Politicians say it is time for an “adult conversation” about health care and the budget. I still wait. We cannot afford unlimited care for everyone, certainly not without regard to long-term prognosis and quality of life. Conversely, gross disparities in access to health care carry their own societal costs.
Therefore, we face two economic and moral choices: the extent to which residents should subsidize the health care of fellow residents and the extent to which our generation should burden future generations with the cost of care.
Politicians decry the rationing of care, but we already ration care. The wealthy can afford more and better care. This is nothing new. Before low-deductible, employer-sponsored plans became prevalent, families weighed the cost of treatment against the expected benefits. Because insureds now feel little direct financial impact from treatment decisions, someone else must weigh these factors. Under Medicare, the government sets treatment and cost parameters as a proxy for rationing. Managed care plans do it through coverages, limits and co-pays.
Life and death decisions have been made for years by transplant committees. Because, unlike money, organs cannot be printed or borrowed, our society understands that giving a liver to an otherwise healthy 30-year-old makes more sense than donating it to a 60-year-old recidivist alcoholic.
Any “adult” implementation of a sound policy necessarily will require rationing through limitations on services, broader exclusions, higher deductibles, lower caps and/or a qualitative weighing of cost and prognosis.

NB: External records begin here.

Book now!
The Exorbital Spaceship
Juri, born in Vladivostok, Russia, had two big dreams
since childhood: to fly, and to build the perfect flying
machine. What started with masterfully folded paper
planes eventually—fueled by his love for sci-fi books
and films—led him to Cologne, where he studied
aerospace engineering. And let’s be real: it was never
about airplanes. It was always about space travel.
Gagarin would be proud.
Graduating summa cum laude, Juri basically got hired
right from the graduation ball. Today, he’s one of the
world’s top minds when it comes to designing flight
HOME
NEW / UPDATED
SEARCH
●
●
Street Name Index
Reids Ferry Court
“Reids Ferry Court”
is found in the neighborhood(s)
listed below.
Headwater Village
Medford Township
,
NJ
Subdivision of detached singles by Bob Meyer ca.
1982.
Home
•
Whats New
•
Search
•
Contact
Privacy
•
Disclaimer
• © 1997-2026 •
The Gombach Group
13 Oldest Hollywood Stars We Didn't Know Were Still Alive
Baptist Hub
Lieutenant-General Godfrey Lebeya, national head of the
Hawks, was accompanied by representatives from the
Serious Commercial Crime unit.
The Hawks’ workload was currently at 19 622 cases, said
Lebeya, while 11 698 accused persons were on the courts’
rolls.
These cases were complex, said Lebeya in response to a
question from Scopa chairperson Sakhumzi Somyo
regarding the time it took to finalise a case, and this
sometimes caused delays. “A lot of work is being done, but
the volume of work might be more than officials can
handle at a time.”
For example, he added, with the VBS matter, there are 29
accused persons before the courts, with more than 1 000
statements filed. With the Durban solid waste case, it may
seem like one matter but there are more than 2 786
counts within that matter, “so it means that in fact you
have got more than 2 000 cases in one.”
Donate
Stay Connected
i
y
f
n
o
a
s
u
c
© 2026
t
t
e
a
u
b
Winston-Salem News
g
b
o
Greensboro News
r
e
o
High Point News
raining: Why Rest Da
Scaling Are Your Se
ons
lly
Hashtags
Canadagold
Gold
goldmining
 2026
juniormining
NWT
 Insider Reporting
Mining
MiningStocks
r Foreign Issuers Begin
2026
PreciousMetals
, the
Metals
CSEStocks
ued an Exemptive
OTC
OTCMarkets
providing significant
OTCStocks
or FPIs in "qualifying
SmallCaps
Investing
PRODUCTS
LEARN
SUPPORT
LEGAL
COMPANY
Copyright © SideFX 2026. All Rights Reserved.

If the government is funding care, then it must implement the rationing through bureaucratic regulation. Nongovernmental plans require similar mechanisms. So long as fees are based on services and consumers are insulated from a direct economic calculus, the payor is the only party with the incentive to limit cost.
In other countries, care is rationed by committees reviewing quality-of-life benefits vs. costs. The Netherlands even allows active euthanasia. Our society is not ready for this. We envision the young saying, “Grandma, I love you so much that it hurts me so much to see you in pain ... and, by the way, where do you bank?” End-of-life counseling proposals were decried as “killing granny.”
The recent court decision striking the individual mandate but upholding the remainder of the act is difficult to justify economically. Requiring insurers to cover pre-existing conditions without a corresponding duty on residents to obtain insurance necessarily would trigger substantial premium increases and higher government subsidies.
Any reform must address what we can afford now and how we allocate care. Historically, with the exception of Medicare and Medicaid, we have allocated that care based upon market forces. Not surprisingly, as the gap between rich and poor grows and the purchasing power of the middle class decreases, those disfavoring a market allocation of health care naturally increase. If some level of health care is to be guaranteed to all residents without exploding the national debt, it must be heavily rationed. Ultimate authority for treatment, and the criteria for treatment, necessarily would be made by the payor (perhaps with independent review).
For a government program, the payor by definition is the government. For nongovernmental programs, the payor is the insurer or plan administrator. Either way, rationing is here to stay, whether through coverage limits, deductibles, caps or panels. Let’s begin the “adult conversation” by expressing this reality.
Lewis E. Hassett is co-chairman of the insurance and reinsurance practice at the Atlanta-based law firm Morris, Manning & Martin, LLP.